On Fri, Mar 3, 2017 at 3:30 PM, Arnd Bergmann arnd@arndb.de wrote:
On Fri, Mar 3, 2017 at 2:55 PM, Alexander Potapenko glider@google.com wrote:
On Fri, Mar 3, 2017 at 2:50 PM, Andrey Ryabinin aryabinin@virtuozzo.com wrote:
@@ -416,6 +416,17 @@ static __always_inline void __write_once_size(volatile void *p, void *res, int s */ #define noinline_for_stack noinline
+/*
- CONFIG_KASAN can lead to extreme stack usage with certain patterns when
- one function gets inlined many times and each instance requires a stack
- ckeck.
- */
+#ifdef CONFIG_KASAN +#define noinline_for_kasan noinline __maybe_unused
noinline_iff_kasan might be a better name. noinline_for_kasan gives the impression that we always noinline function for the sake of kasan, while noinline_iff_kasan clearly indicates that function is noinline only if kasan is used.
Fine with me. I actually tried to come up with a name that implies that the symbol is actually "inline" (or even __always_inline_ without KASAN, but couldn't think of any good name for it.
FWIW we may be facing the same problem with other compiler-based tools, e.g. KMSAN (which isn't there yet). So it might be better to choose a macro name that doesn't use the name "KASAN". E.g. noinline_iff_memtool (or noinline_iff_memory_tool if that's not too long). WDYT?
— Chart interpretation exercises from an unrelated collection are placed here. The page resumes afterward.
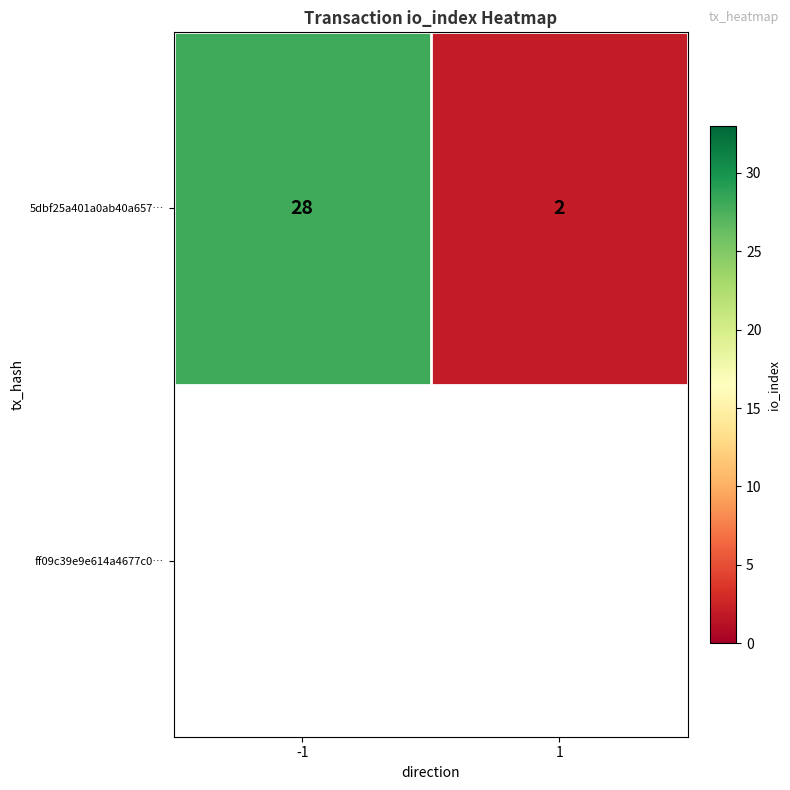

What is the sum of all values?

30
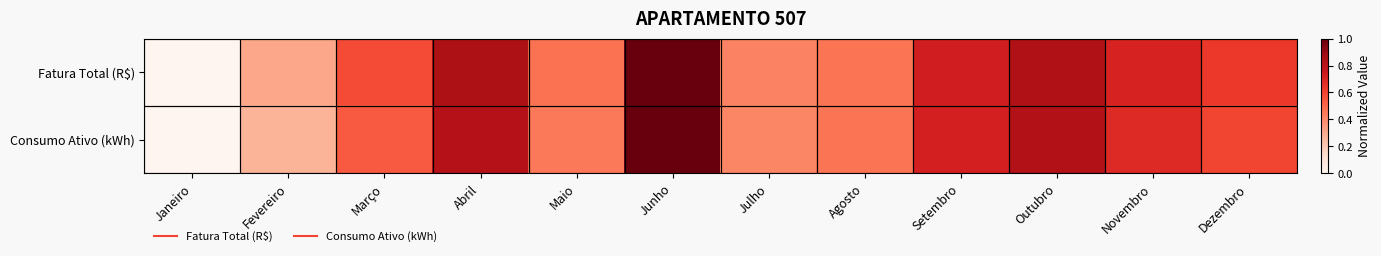

Rank the series by their maximum value, from highest to lowest.

Fatura Total (R$), Consumo Ativo (kWh)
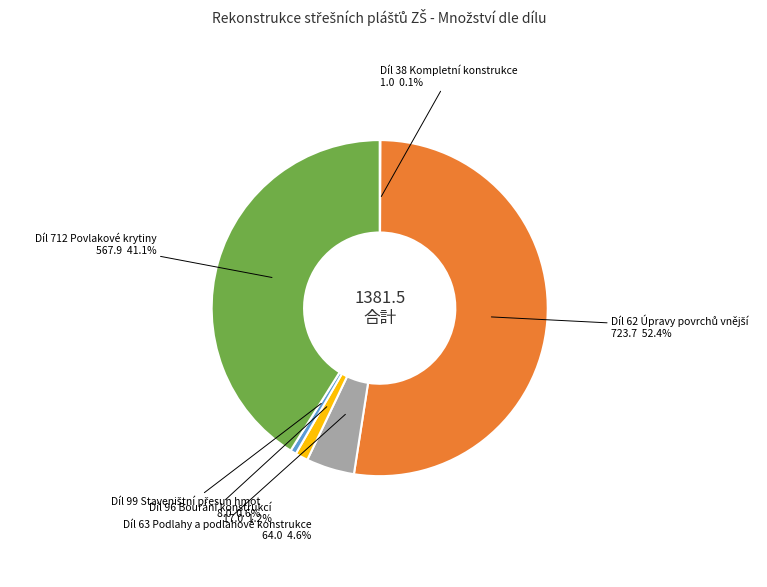

Does Díl 63 Podlahy a podlahové konstrukce represent more than half of the total?

No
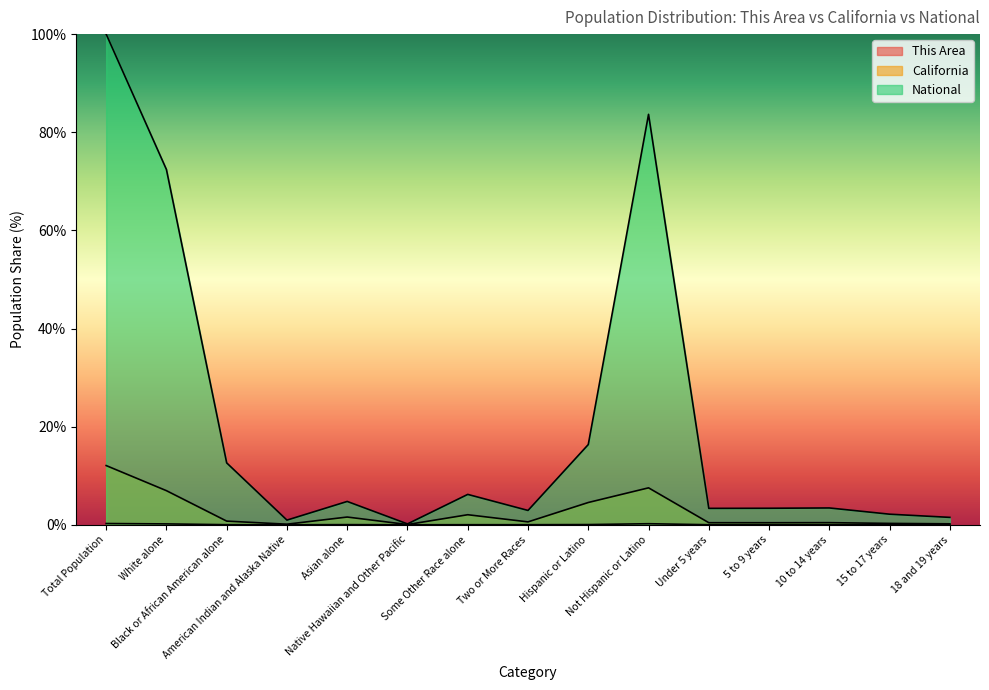

What is the maximum value shown in the chart?

100.0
Would KMSAN also force local variables to be non-overlapping the way that asan-stack=1 and -fsanitize-address-use-after-scope do? As I understood it, KMSAN would add extra code for maintaining the uninit bits, but in an example like this
The thing is that KMSAN (and other tools that insert heavyweight instrumentation) may cause heavy register spilling which will also blow up the stack frames.
int f(int *); static inline __attribute__((always_inline)) int g(void) { int i; f(&i); return i; } int f(void) { return g()+g()+g()+g(); }
each of the four copies of 'i' could have the same location on the stack and get marked uninitialized again before calling f(). We only need noinline_for_kasan (whatever we end up calling that) for compiler features that force each instance of 'i' to have its own stack redzone.